İyilerin Hâmisi Hz. Zülkarneyn
Avrupa ve Asya'ya mâlikti...Hazreti Zülkarneyn, üstün kabiliyetlere, geniş kudret ve imkânlara sahipti. Dünya coğrafyasının önemli bir kısmını bilen ve ilâhi yardıma mazhar olan bir zat idi. Zalimlere hadlerini bildirir, onları cezalandırır, ahiret gününe imân eden, ona göre hareket eden ve iyi ahlâklı dindar toplumları himâye ederdi. Hazret-i İbrâhim ile görüşüp duâsını aldı. Avrupa ve Asya kıt'alarının bir kısmına mâlik oldu. Asya'nın şark şimâlindeki, yani kuzey doğusundaki mümin Türklerin ricâsı üzerine Ye'cüc ve Me'cüc kavminden korunmak için büyük duvar yaptı. Bu sed, iki dağ arasında, altı kilometre uzunluğunda, yirmibeş metre genişlik ve yüz metre yükseklikte idi. Taş ve demirden yapıldı. Bugün, bilinen Çin Seddi başkadır. Ye'cüc ve Me'cüc sed arkasında kaldı. Sedden dışarı kalanlar, Türklerdir...
Bir hadis-i şerifte buyuruldu ki: (İsmini duyduğunuz kimselerden, yeryüzüne [yani, o zamân bilinen memleketlerin çoğuna] dört kişi mâlik oldu. İkisi mümin, ikisi de kâfir idi. Mümin olan iki kişi, Zülkarneyn ile Süleymân (aleyhimesselâm) idi. Kâfir olan ikisi de, Nemrûd ile Buhtunnasar idi. Beşinci olarak, yeryüzüne, benim evlâdımdan biri, yani Mehdi de, mâlik olacaktır.)

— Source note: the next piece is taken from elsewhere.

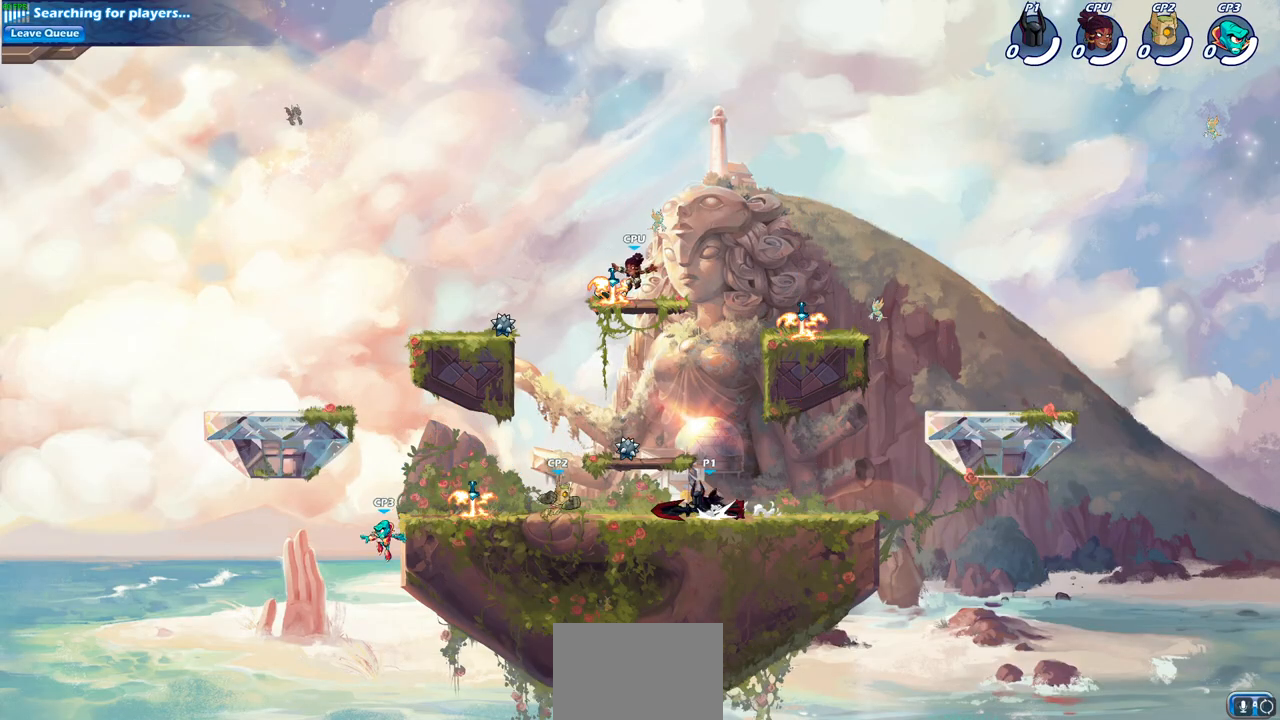
{"buttons": ["SQUARE"], "left_stick": "down", "right_stick": "down-left", "events": [[83, "R1", "up"], [83, "R2", "up"], [117, "SQUARE", "up"], [183, "left_stick", "center"], [400, "left_stick", "down"], [417, "CROSS", "down"], [467, "SQUARE", "down"], [483, "right_stick", "down-left"], [500, "CROSS", "up"]]}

"Fâni dünyâya aldanmayın!"
Hazreti İskender-i Zülkarneyn ölmeden evvel şöyle vasiyet etmiştir:
"Beni yıkayın, kefenleyin, sonra da bir tabuta koyun! Yalnız, kollarımı dışarıya sarkıtın! Hizmetkârlarım arkamdan gelsin! Hazinelerimi de katırlara yükleyin! Halk, benim son derece ihtişamlı bir saltanat ve dünya mülküne rağmen eli boş gittiğimi, hizmetkârlarımın da, hazinelerimin de bu dünyâda kalarak benimle beraber gelmediğini görsün! Bu yalancı ve fâni dünyâya aldanmasın!.."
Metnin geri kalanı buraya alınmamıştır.